Detoxifiying enzymes are one of the potential tools in protection against xenobiotics which may lead to cancer. Induction of
phase 2 detoxifying enzymes such as glutathione S-transferase (GST) and its thiol conjugate, glutathione (GSH) as well as the
NAD(P)H: quinoneoxidoreductase (NQO1) facilitate the excretion of carcinogens thus protect from carcinogenesis.
Pterostilbene, an analogue of resveratrol, has demonstrated numerous pharmacological activities including chemoprevention.

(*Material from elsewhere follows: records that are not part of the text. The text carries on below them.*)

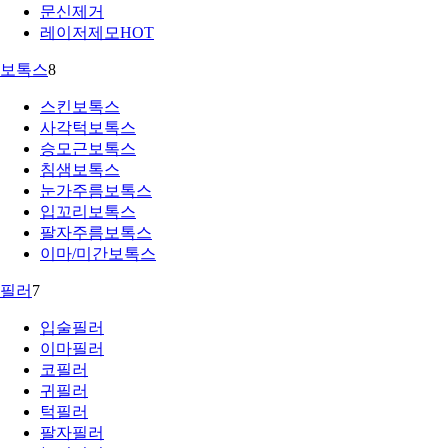
문신제거
레이저제모
HOT
보톡스
8
스킨보톡스
사각턱보톡스
승모근보톡스
침샘보톡스
눈가주름보톡스
입꼬리보톡스
팔자주름보톡스
이마/미간보톡스
필러
7
입술필러
이마필러
코필러
귀필러
턱필러
팔자필러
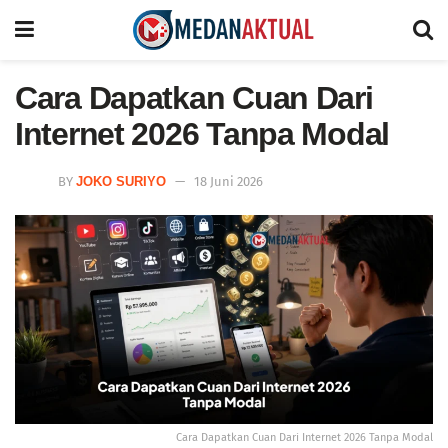
Cara Dapatkan Cuan Dari
Internet 2026 Tanpa Modal
BY
JOKO SURIYO
18 Juni 2026
Cara Dapatkan Cuan Dari Internet 2026 Tanpa Modal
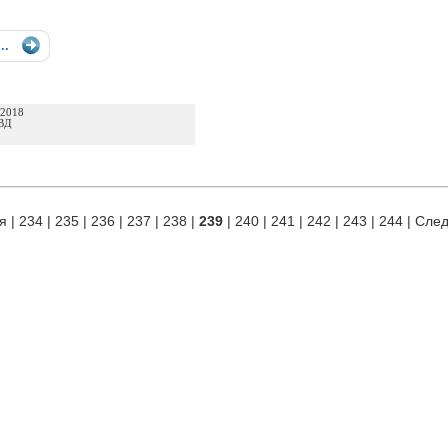
...
 2018
ВД
я
|
234
|
235
|
236
|
237
|
238
|
239
|
240
|
241
|
242
|
243
|
244
|
Сле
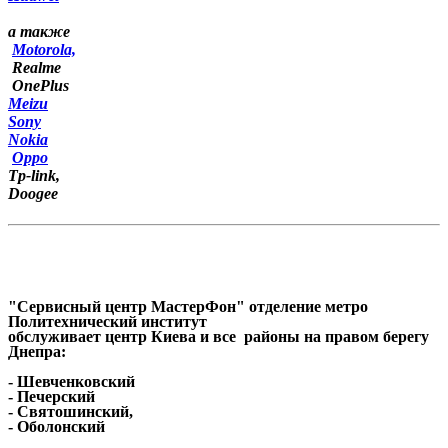
а также
Motorola,
Realme
OnePlus
Meizu
Sony
Nokia
Oppo
Tp-link,
Doogee
"Сервисный центр МастерФон" отделение метро
Политехнический институт
обслуживает центр Киева и все районы на правом берегу
Днепра:
- Шевченковский
- Печерский
- Святошинский,
- Оболонский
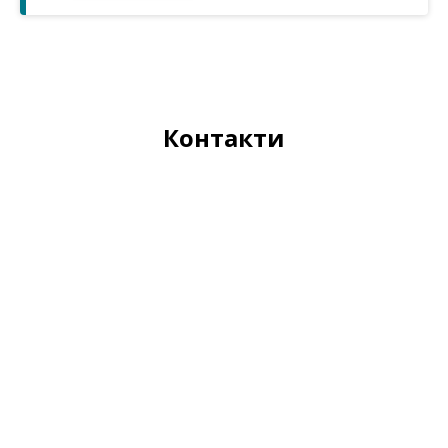
Контакти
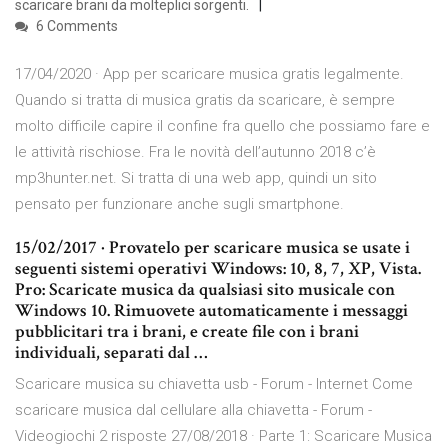
scaricare brani da molteplici sorgenti.
6 Comments
17/04/2020 · App per scaricare musica gratis legalmente.
Quando si tratta di musica gratis da scaricare, è sempre
molto difficile capire il confine fra quello che possiamo fare e
le attività rischiose. Fra le novità dell’autunno 2018 c’è
mp3hunter.net. Si tratta di una web app, quindi un sito
pensato per funzionare anche sugli smartphone.
15/02/2017 · Provatelo per scaricare musica se usate i
seguenti sistemi operativi Windows: 10, 8, 7, XP, Vista.
Pro: Scaricate musica da qualsiasi sito musicale con
Windows 10. Rimuovete automaticamente i messaggi
pubblicitari tra i brani, e create file con i brani
individuali, separati dal …
Scaricare musica su chiavetta usb - Forum - Internet Come
scaricare musica dal cellulare alla chiavetta - Forum -
Videogiochi 2 risposte 27/08/2018 · Parte 1: Scaricare Musica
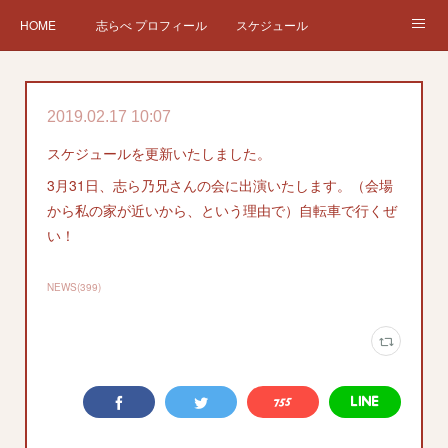
HOME
志らべ プロフィール
スケジュール
お仕事依頼
現在、過去の仕事など
Twitter
ブログ
2019.02.17 10:07
チケット予約
Instagram
スケジュールを更新いたしました。
3月31日、志ら乃兄さんの会に出演いたします。（会場
から私の家が近いから、という理由で）自転車で行くぜ
い！
NEWS
(
399
)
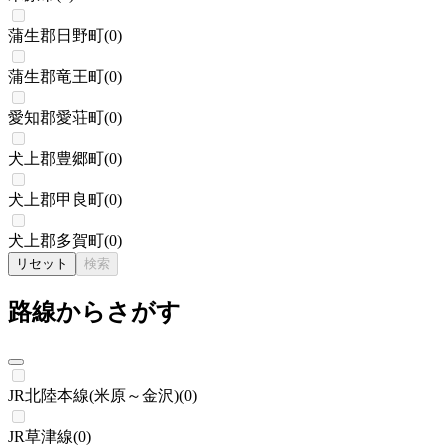
蒲生郡日野町
(
0
)
蒲生郡竜王町
(
0
)
愛知郡愛荘町
(
0
)
犬上郡豊郷町
(
0
)
犬上郡甲良町
(
0
)
犬上郡多賀町
(
0
)
リセット
検索
路線からさがす
JR北陸本線(米原～金沢)
(
0
)
JR草津線
(
0
)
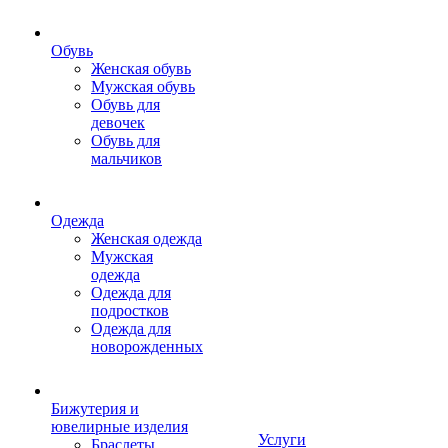
Обувь
Женская обувь
Мужская обувь
Обувь для
девочек
Обувь для
мальчиков
Одежда
Женская одежда
Мужская
одежда
Одежда для
подростков
Одежда для
новорожденных
Бижутерия и
ювелирные изделия
Услуги
Браслеты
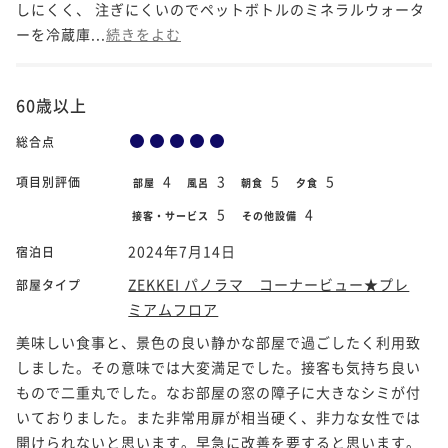
しにくく、 注ぎにくいのでペットボトルのミネラルウォータ
ーを冷蔵庫...
続きをよむ
60歳以上
総合点
4
3
5
5
項目別評価
部屋
風呂
朝食
夕食
5
4
接客・サービス
その他設備
2024年7月14日
宿泊日
ZEKKEI パノラマ コーナービュー★プレ
部屋タイプ
ミアムフロア
美味しい食事と、景色の良い静かな部屋で過ごしたく利用致
しました。その意味では大変満足でした。接客も気持ち良い
もので二重丸でした。なお部屋の窓の障子に大きなシミが付
いておりました。また非常用扉が相当硬く、非力な女性では
開けられないと思います。早急に改善を要すると思います。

This study was conducted to investigate the potential of pterostilbene as a cancer chemopreventive agent using HT-29 colon
cancer cell line to study the modulation of GST and NQO1 activities as well as the GSH level. Initially, our group established
the optimum dose of 24 hours pterostilbene treatment on HT-29 cell line using MTT assay. Then, the effects of pterostilbene
(0-50 μM) towards GST and NQO1 activity and GSH level were determined using GST, NQO1 and Ellman assays
respectively. Protein expressions of the enzymes were further establised using Western Blotting techniques. MTT assay of
pterostilbene (0 -100 μM) showed that pterostilbene did not cause cytotoxicity on HT-29 cell line. Treatment of pterostilbene
increased GST activity in the cell line significantly (p<0.05) at 12.5 and 25.0 μM that were reported as 4277.22+489.32 and
4617.12+345.95 nmol/min/mg protein respectively. In addition, treatment of 50μM pterostilbene increased the GSH level
significantly (p<0.05) with the value of 75.54± 5.92 nmol/mg protein. Pterostilbene also enhance NQO1 activity significantly
(p<0.05) at 12.5 μM and 50 μM with the value of 3973.82+ 177.33 and 4219.60+ 321.18 nmol/min/mg protein respectively.
Hence, pterostilbene is a potential chemopreventive agent through its modulation of detoxifiying enzymes.